A full meeting of Barnet Council last night (1 March 2016) confirmed there will be no increase in Council Tax bills for the borough’s residents for the sixth year in a row.
This means that, following a one per cent reduction in 2014/15 and a freeze in every other year since 2010/11, there has been a real term cut of 20 per cent in Council Tax bills since 2010/11.
This year the Government has given councils flexibility to increase their Council Tax by up to two per cent above the existing two per cent threshold – after which a local referendum is called – on the condition this ‘social care precept’ is spent exclusively on adult social care including care for the elderly.

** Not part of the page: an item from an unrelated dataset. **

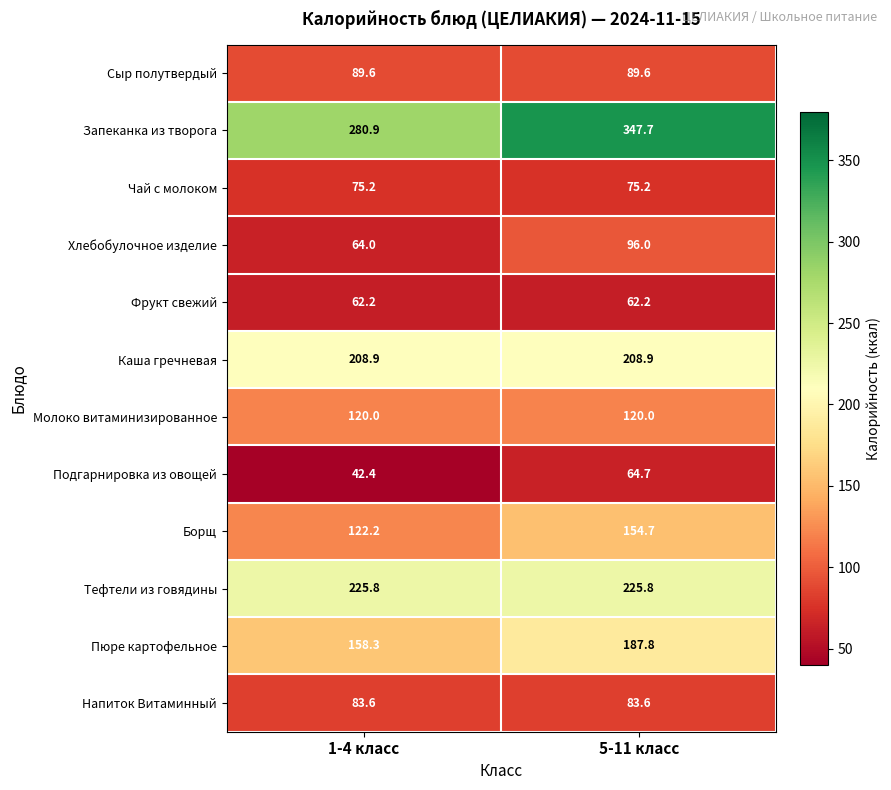

Which series has the largest total across all categories?

Запеканка из творога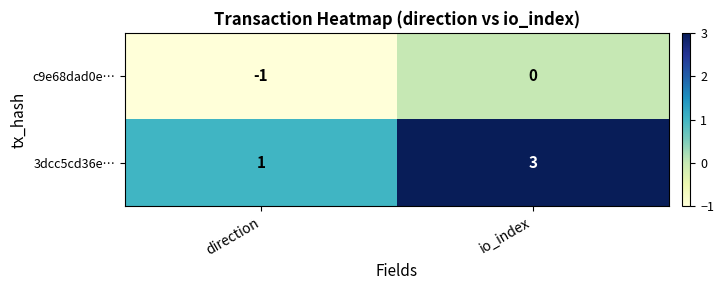

At which category is the sum across all series the highest?

io_index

Following consultation the council last night voted to adopt a 1.7 precept to help manage the demand on services from an increasing ageing population. This money will be spent exclusively on helping to care for the borough’s elderly residents. However there will be no overall increase in Council Tax bills because the council is not increasing the proportion of Council Tax that funds general services coupled with a reduction in the Greater London Authority element of bills.
Barnet Council faces a savings gap of £81 million between 2016 and 2020, including this year’s savings of £20 million. This is in addition to budget savings of £75 million that have already been achieved since 2010.

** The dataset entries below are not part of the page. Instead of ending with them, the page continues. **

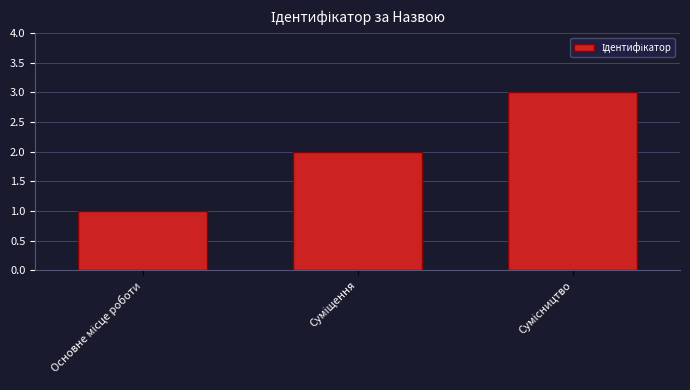

What is the maximum value shown in the chart?

3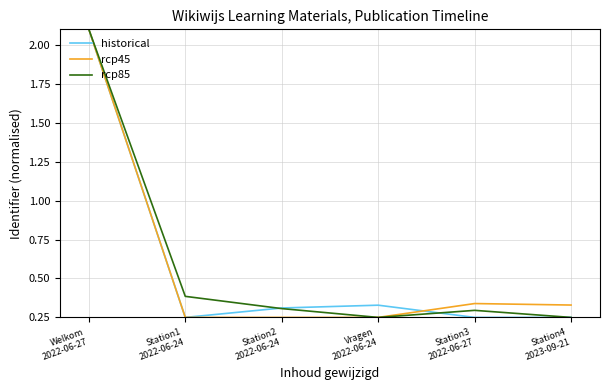

Is this an area chart (filled region under the line)?

No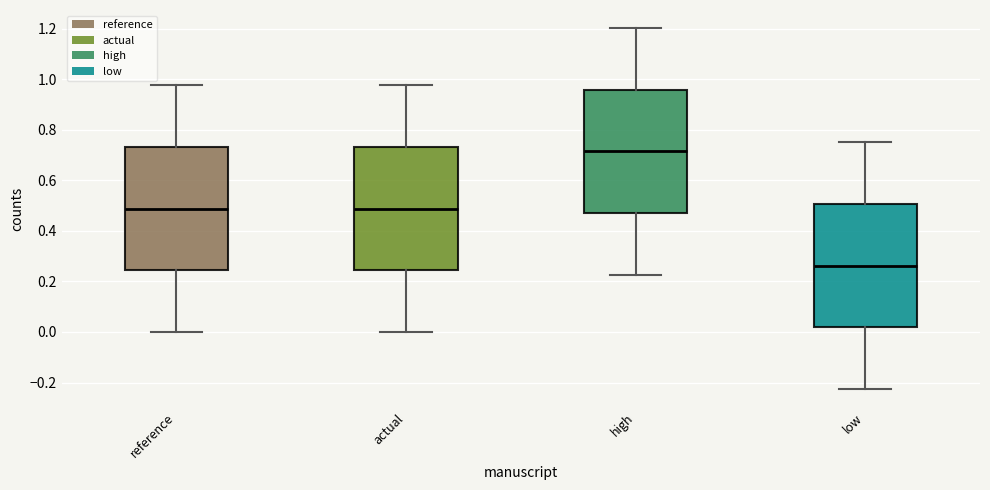

Which box's median line is the highest?

high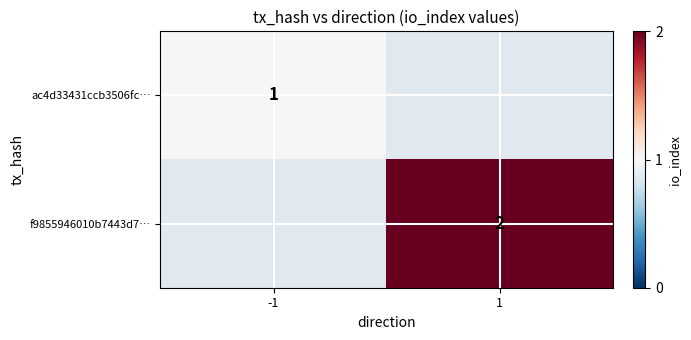

True or false: f9855946010b7443d7… has a value of 3 at 1.

False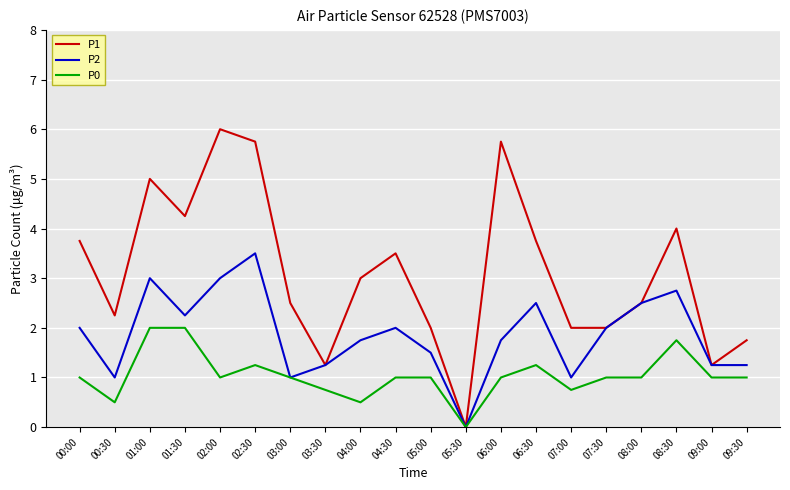

At how many categories does at least one series exceed 1?

19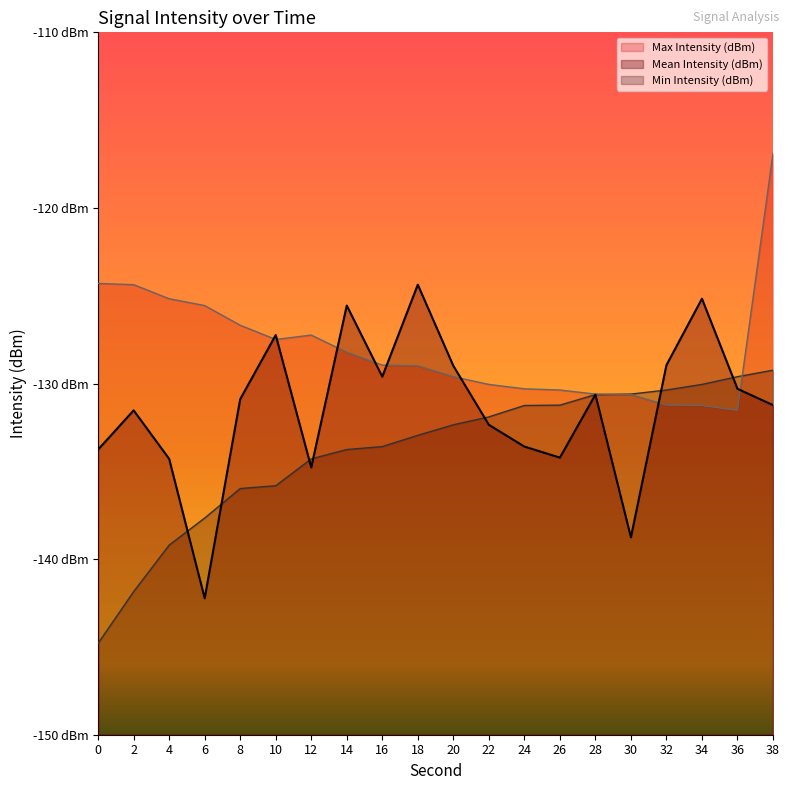

What is the difference between the Min Intensity (dBm) values at 10 and 0?

9.0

Although the council is reducing its day to day spending to achieve these savings it is also investing in the future infrastructure of the borough. Council voted in favour of £195m of investment in 2016/17 as part of a total capital investment programme of £565m to the end of the decade, in essential infrastructure such as housing, transport, school places, leisure centres and community hubs.
Councillor Richard Cornelius, Leader of Barnet Council, said: “I am delighted that there will be no increase in Council Tax bills next year – the sixth year in a row.
“We have been working hard to reduce our day to day spending and transform the way we deliver our services to make sure we are living within our means.
“I am proud of the successes we have achieved so far, helping deliver more than 5,300 new homes of which over 2,000 are affordable, investing £116 million in extra school places and helping more than 800 people into work.
“Although we need to reduce the costs of running the council, we are continuing to invest in the borough to make sure it remains a great place to live and work.”